Material for this exercise
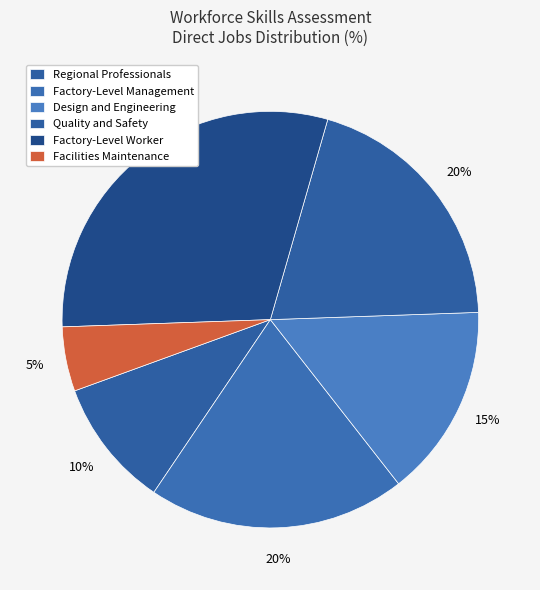

Which category has the biggest portion of the pie?

Factory-Level Worker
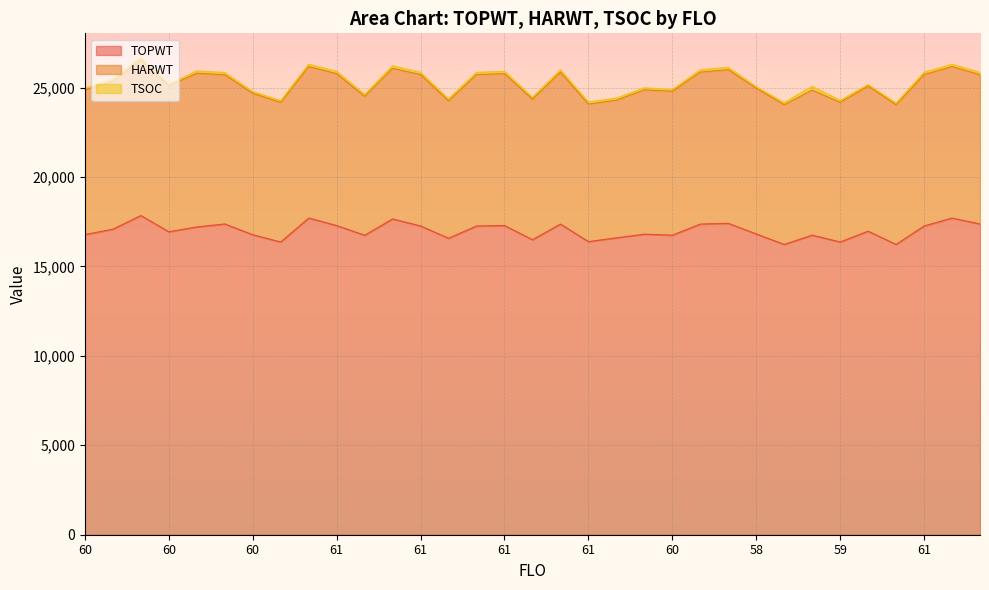

What is the difference between the maximum and second lowest values in the TSOC series?

125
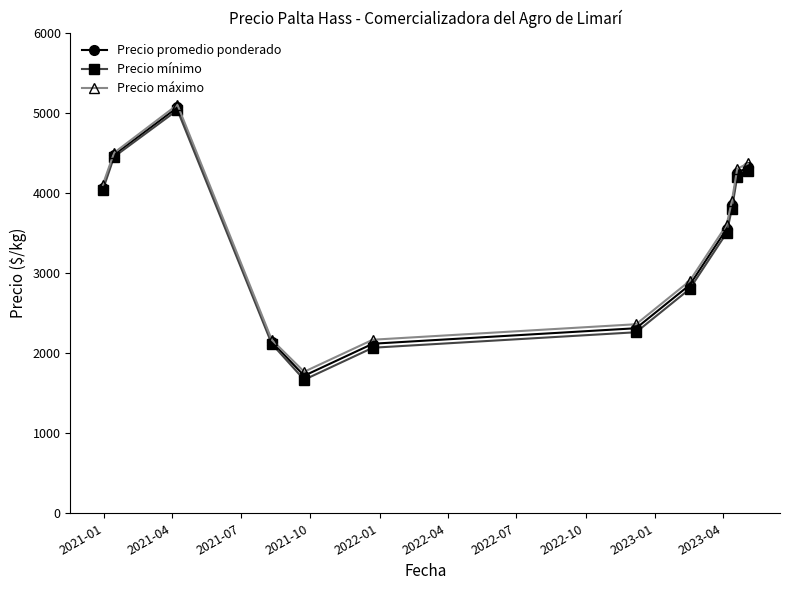

At how many categories does at least one series exceed 3237?

7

Task objective
Rewrite the records from the line with "What is the" through the end of the records, swapping "series" for "data set" and leaving everything else unchanged. Omit the pictures.

Task solution
What is the difference between the maximum and second lowest values in the TSOC data set?

125

At how many categories does at least one data set exceed 3237?

7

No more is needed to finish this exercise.